L’IA aide déjà les agriculteurs à anticiper les sécheresses et à gérer plus efficacement leurs cultures, mais le coût environnemental de l’entraînement des grands modèles et de l’exploitation des immenses centres de données alarme de plus en plus. Parallèlement, le refroidissement – autrefois perçu comme un luxe et désormais vital dans nombre de régions – est devenu l’un des secteurs les plus émetteurs de gaz à effet de serre.
Des solutions émergent : architecture bioclimatique, réfrigération solaire, conception passive… mais leur déploiement à grande échelle reste difficile. Au cœur des négociations de la conférence de l’ONU sur le climat, figure le programme de mise en œuvre technologique, censé accélérer la diffusion d’innovations vitales vers les pays qui en ont le plus besoin.
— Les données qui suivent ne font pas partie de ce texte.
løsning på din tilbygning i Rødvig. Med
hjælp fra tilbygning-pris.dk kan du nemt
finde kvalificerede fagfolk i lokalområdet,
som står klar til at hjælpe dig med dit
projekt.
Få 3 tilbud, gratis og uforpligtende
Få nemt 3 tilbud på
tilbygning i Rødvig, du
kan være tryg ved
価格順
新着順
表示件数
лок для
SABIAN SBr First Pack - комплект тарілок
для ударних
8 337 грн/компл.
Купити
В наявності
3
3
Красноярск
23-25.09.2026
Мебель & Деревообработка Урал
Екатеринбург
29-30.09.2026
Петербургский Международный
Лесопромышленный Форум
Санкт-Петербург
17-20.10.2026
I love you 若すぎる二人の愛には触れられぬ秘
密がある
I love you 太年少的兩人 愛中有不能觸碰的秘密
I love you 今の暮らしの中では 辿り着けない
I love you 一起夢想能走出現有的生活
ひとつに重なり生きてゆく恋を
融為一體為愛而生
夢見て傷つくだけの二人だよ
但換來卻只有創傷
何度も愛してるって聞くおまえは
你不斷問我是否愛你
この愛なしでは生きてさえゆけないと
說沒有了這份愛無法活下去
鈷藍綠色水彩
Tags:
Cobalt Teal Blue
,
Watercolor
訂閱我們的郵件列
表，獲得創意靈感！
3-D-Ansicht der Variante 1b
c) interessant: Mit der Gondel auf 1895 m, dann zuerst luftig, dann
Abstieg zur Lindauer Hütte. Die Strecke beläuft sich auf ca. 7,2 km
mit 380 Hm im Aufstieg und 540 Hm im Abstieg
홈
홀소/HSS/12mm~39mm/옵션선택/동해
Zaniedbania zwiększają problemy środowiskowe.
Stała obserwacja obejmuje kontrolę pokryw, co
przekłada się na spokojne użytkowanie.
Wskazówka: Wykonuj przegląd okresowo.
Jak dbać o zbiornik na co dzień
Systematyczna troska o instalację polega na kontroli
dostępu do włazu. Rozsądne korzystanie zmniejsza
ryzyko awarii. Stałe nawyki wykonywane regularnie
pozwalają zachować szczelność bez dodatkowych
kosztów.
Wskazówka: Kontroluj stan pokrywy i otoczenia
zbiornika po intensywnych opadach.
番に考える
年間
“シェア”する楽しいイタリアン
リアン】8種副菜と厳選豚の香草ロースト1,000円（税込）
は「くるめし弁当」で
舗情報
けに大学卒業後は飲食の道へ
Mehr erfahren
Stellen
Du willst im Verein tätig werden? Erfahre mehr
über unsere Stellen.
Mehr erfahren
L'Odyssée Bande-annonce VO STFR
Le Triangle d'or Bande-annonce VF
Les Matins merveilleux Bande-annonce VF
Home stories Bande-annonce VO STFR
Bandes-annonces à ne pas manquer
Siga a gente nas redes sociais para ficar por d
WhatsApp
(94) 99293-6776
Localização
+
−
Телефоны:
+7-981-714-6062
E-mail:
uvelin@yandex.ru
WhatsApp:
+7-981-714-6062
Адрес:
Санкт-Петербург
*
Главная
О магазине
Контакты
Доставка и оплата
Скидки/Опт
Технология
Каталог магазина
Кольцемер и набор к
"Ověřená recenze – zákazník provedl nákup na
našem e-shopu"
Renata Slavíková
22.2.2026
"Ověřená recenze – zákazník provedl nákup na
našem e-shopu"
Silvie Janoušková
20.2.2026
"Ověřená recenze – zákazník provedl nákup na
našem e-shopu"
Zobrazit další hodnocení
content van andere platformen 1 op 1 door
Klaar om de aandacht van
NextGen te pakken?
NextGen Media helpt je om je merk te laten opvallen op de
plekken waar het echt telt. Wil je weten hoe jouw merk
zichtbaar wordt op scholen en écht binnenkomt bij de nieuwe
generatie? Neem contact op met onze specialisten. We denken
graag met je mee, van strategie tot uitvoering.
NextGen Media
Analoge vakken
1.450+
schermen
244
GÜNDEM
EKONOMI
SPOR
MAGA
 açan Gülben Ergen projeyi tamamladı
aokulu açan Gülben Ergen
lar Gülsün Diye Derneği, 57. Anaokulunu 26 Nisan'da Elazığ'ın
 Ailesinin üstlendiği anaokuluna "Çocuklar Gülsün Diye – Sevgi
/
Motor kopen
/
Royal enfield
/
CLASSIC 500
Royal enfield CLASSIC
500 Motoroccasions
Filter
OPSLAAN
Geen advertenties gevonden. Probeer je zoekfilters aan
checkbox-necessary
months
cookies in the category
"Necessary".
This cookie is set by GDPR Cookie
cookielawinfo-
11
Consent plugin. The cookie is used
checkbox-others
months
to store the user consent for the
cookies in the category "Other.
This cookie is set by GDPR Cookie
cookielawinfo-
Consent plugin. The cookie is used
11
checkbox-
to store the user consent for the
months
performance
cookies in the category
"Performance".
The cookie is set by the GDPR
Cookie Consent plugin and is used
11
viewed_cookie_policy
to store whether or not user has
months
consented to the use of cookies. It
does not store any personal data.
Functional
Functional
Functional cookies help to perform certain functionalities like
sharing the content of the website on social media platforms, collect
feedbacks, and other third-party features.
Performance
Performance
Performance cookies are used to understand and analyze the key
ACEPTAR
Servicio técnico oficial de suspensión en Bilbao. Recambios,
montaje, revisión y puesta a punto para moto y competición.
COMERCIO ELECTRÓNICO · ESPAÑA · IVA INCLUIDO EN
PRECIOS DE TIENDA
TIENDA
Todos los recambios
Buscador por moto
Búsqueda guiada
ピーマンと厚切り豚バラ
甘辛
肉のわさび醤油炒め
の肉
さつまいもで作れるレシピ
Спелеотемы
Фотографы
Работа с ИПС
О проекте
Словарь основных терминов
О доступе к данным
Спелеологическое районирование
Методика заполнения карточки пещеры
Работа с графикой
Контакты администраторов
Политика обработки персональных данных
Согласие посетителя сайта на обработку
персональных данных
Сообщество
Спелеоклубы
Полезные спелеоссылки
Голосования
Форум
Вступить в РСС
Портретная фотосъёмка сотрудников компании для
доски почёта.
Or les progrès sont lents : droits de propriété intellectuelle, contraintes commerciales et obstacles financiers continuent d’entraver l’accès des pays en développement.
Refroidir une planète en surchauffe
La directrice exécutive de la COP30, Ana Toni, a indiqué lundi, à l’issue de la séance d’ouverture du sommet, qu’elle participait à des discussions sur des innovations susceptibles d’accélérer les solutions climatiques – systèmes d’alerte contre les inondations, satellites de détection du méthane, gains d’efficacité énergétique.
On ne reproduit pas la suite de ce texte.